A recente Portaria do Ministério da Gestão e da Inovação em Serviços Públicos (MGI), que estabelece diretrizes para o uso de Inteligência Artificial (IA) no âmbito governamental e define sua governança, representa um marco importante no cenário regulatório brasileiro. Embora focada inicialmente no setor público, esta iniciativa do MGI, com entrada em vigor em 60 dias, transcende as fronteiras da administração direta e indireta. Ela sinaliza uma clara intenção do Estado em endereçar os desafios éticos, de transparência e de segurança inerentes ao uso da IA, servindo como um precursor e, potencialmente, um modelo para futuras regulamentações que impactarão diretamente o setor privado. É um passo inicial, mas fundamental, na construção de um arcabouço normativo que se espera abranger toda a economia.
O Que Isso Significa na Prática para o Setor Privado
Ainda que a Portaria do MGI não se aplique diretamente às empresas privadas, sua relevância para CFOs e diretores financeiros é inegável. Ela estabelece um precedente e delineia as expectativas do governo em relação à IA, moldando a "cultura regulatória" futura. Isso implica que temas como a ética no uso de algoritmos, a transparência nas decisões automatizadas, a proteção de dados pessoais (em alinhamento com a LGPD) e a responsabilidade por falhas algorítmicas, que são pilares da nova Portaria, tornar-se-ão pontos focais em qualquer futura legislação para o setor privado. Empresas que interagem com órgãos públicos ou que utilizam IA em processos que podem, indiretamente, ter contato com dados governamentais, já deverão se atentar a esses princípios. A governança definida pelo MGI, com comitês e responsabilidades claras, serve como um guia para a estruturação de políticas internas robustas.

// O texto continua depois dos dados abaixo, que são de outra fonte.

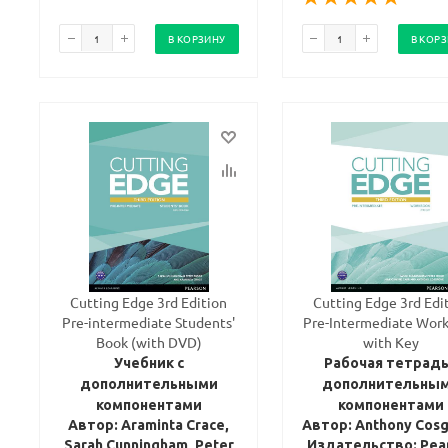
В КОРЗИНУ
В КОР
Cutting Edge 3rd Edition
Cutting Edge 3rd Edi
Pre-intermediate Students'
Pre-Intermediate Wor
Book (with DVD)
with Key
Учебник с
Рабочая тетрадь
дополнительными
дополнительны
компонентами
компонентами
Автор: Araminta Crace,
Автор: Anthony Cos
Sarah Cunningham, Peter
Издательство: Pea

O impacto direto para as empresas reside em diversas frentes. Primeiramente, para as companhias que são fornecedoras ou parceiras do governo, a adequação a esses novos padrões pode se tornar um critério indireto, ou mesmo explícito em futuras licitações e contratos. Em segundo lugar, a Portaria do MGI atua como um "termômetro" das prioridades regulatórias. Ignorá-la seria negligenciar um sinal claro sobre a direção que o legislador brasileiro está tomando em relação à IA. A antecipação é crucial para mitigar riscos reputacionais, legais e financeiros. Empresas que desenvolverem suas próprias estruturas de governança de IA com base em princípios semelhantes aos estabelecidos pelo MGI estarão mais bem posicionadas para navegar em um ambiente regulatório em evolução, além de fortalecerem a confiança de clientes e investidores na responsabilidade de suas operações.
O Que Sua Empresa Deve Fazer Agora
Diante deste cenário, sua empresa deve agir proativamente. Não espere pela regulamentação específica para o setor privado. O momento é de realizar um diagnóstico aprofundado das ferramentas de IA e automação atualmente em uso, avaliando não apenas sua eficiência operacional, mas também seus riscos associados, como vieses algorítmicos, segurança de dados e conformidade com princípios éticos. Recomendamos a criação de um Comitê de Governança de IA multifuncional, envolvendo áreas como Jurídico, Compliance, TI, Finanças e Operações, para desenhar políticas internas claras sobre o uso responsável da tecnologia.
Este comitê deve se debruçar sobre a elaboração de um código de conduta para IA, diretrizes para a aquisição e desenvolvimento de sistemas de IA, e a definição de processos de auditoria interna para garantir a aderência. É fundamental estabelecer mecanismos de transparência sobre como a IA é utilizada e como as decisões são tomadas, especialmente em áreas sensíveis como precificação, análise de crédito, recrutamento ou personalização de ofertas. Considere a realização de treinamentos periódicos para as equipes, fomentando uma cultura de uso ético e consciente da IA. A capacidade de demonstrar governança robusta sobre a IA será um diferencial competitivo e um escudo protetivo contra futuras sanções ou questionamentos.
Em suma, a Portaria do MGI não é apenas uma norma para o governo; é um alerta e um convite à ação para o setor privado. A IA é uma força transformadora e sua regulamentação é inevitável. Empresas que anteciparem essa realidade, incorporando princípios de governança, ética e transparência em suas estratégias de IA desde já, estarão não apenas cumprindo com suas responsabilidades corporativas, mas também construindo um futuro mais resiliente e sustentável para seus negócios, minimizando riscos e maximizando oportunidades neste novo paradigma tecnológico.